This week something hit me really hard. I asked myself a big and important question: What the heck am I doing?
Why did I ask myself that question? The answer is because I am a stay at home who has been unemployed for four years! My husband works two full time jobs to care for our bills and get our family needs. The major need lately is a minivan. (Our car is over ten years old and about to bid us adieu) LOL
Honestly our debt is strangling us so it hit me---why am I going to put more strain and pressure on an already stressful situation? I am filled with guilt and helplessness that I cannot do more for my husband. I cannot stand not being able to take care of my own needs--financially speaking. There is a decline in freedom and independence that occures when you become a stay at home parent. I dont think a lot of people realize that.
I actually dont mind it so much but I suppose that was because I wasnt trying to do anything for myself. My biggest splurge since becoming a mom has been with my scrapbooking.
A Layout of our Honeymoon-Disney Cali-2005
I love, love, love scrapbooking. Its like a mixture of photography, journaling, and pretty things all rolled into one! I have always enjoyed being creative. I made my first little book at nine and I remember I included puzzles, a maze, jokes, and a poem *smile* But the crafting and scrapbooking that I do is not only for me but for my loved ones---doing my pinup is just for ME!
I keep telling myself I picked a hell of a time to finally think of myself.

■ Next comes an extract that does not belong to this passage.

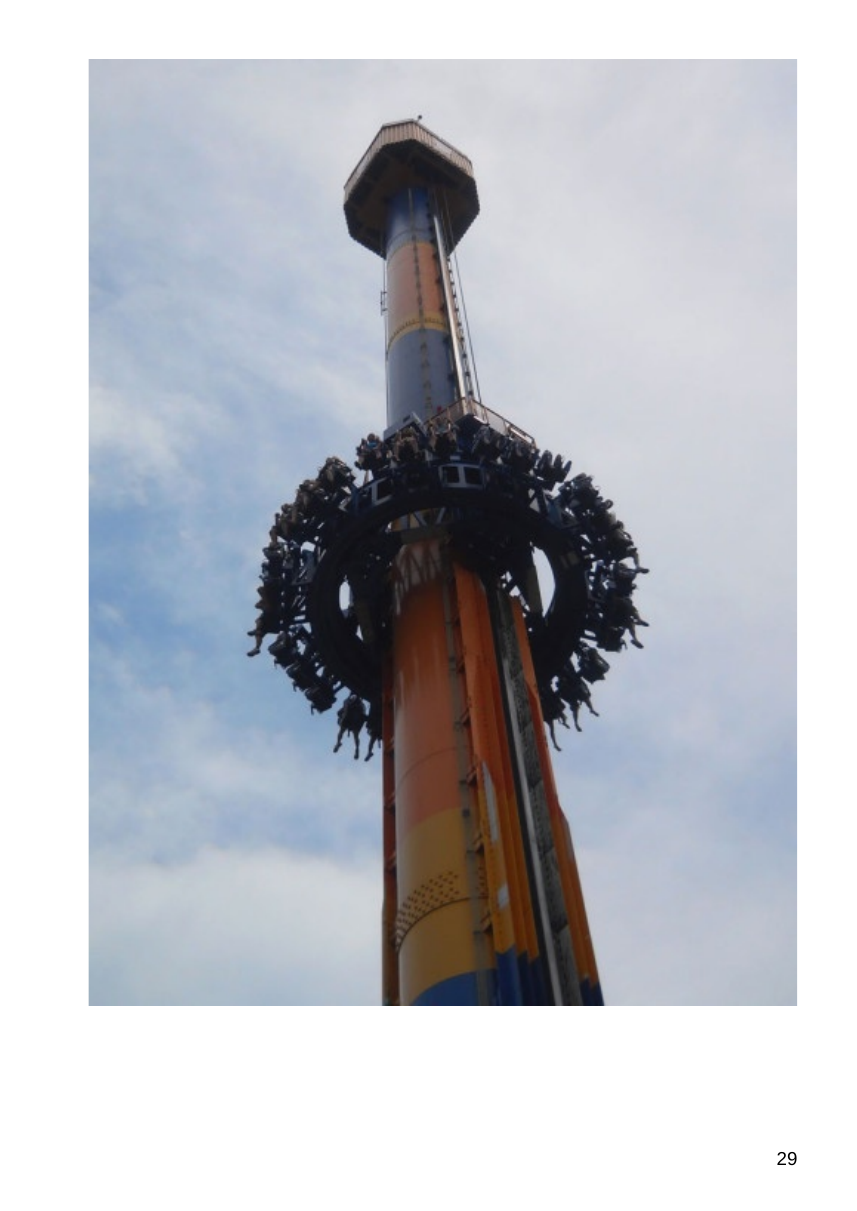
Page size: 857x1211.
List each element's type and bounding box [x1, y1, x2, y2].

picture [88, 59, 798, 1006]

I am thirty-five, married, mother of three----sure that makes for a great pinup model! Most pinups have a pre-baby body, are thirty and under, and have a job! I have none of those assets. That's the raw truth and I am actually fine with that. I love being thirty-five and have NO interest in being younger. Plus most people think I am a lot younger than I actually am. When I was twenty I looked as if I was twelve, which not good for me when it came to dating! LOL
Me at 23--Summer of '99. With braces on my teeth not my
legs--I didn't wear my braces for a few years trying to fit
normal folks-messed my feet up. Anyway this
is also the first and last time I dyed my hair LOL Nice huh?
I do know I have many things to offer this world. I have realized that there is something in me that is yearning to be expressed and speak out.
I want other women, especially mothers to know that they can not only feel beautiful but look beautiful, especially in front of the camera. I realized that I have spent thirty-five years tending to others and keeping every ones memories safe. I have taken pictures, journaled, scrapbooked, made albums for others--you name it I have done it and still doing it. I love memory keeping.
But you know what----I want to be remembered. Not just through my three beauties but through ME! I want to remember myself. Does that make sense? I want to be important to me and I thought I always did but actions speak louder than words. Its so much easier to tend to others than it is to myself. Most of the time I am the only woman in my house and the only woman in my life (minus two or three great friends). So I find it difficult to bounce ideas off myself all the time, ask myself if I look good, teach myself how to do hair and makeup. I do believe that void of not having my mother is huge but that's for another blog post! *smile*
I confess that I am up for the challenge but being home and tending to my babies all day long for days and weeks and months without a break or a moment to myself leaves me exhausted. In every way possible! Its not a complaint-its a fact-its my reality. So to think of my needs takes great effort and energy and most days I just don't have it in me.
I feel like its a fight to do things for myself. Imagine everyday fighting--you become mentally, emotionally, and physically drained. Well, that's where I am right now.
Do I want to give up? The answer is NO! I am not a quitter but the reality of the situation is that there are bills to pay and food to be bought. So I ask myself over and over---stay or go? You know I have to stay--I know I have to keep going at this. My only solution to all of this is to try and make my own money so not only do I not strain our finances but I also will feel accomplished doing this for myself.
I am now going to sell my stuff on Etsy and Ebay as well as setting up a yard sale in front of my home. In October I will be participating in a local yard sale around my neighborhood so here's to hoping I raise enough money for my vintage clothes, photo shoots, and practice material!
So an attempt to answer my heavy question, "What the heck am I doing?" I know I don't want to make things worse for my family. I know I am following my heart and challenging myself to do not only the impossible but to do things I would have NEVER dared dream to do. Putting myself in the camera---wow--it is way more comfortable to be behind it especially after having three babies back-to-back-to back! *giggle*
But I do dare say, I really want to celebrate myself. Even if no one notices--I notice!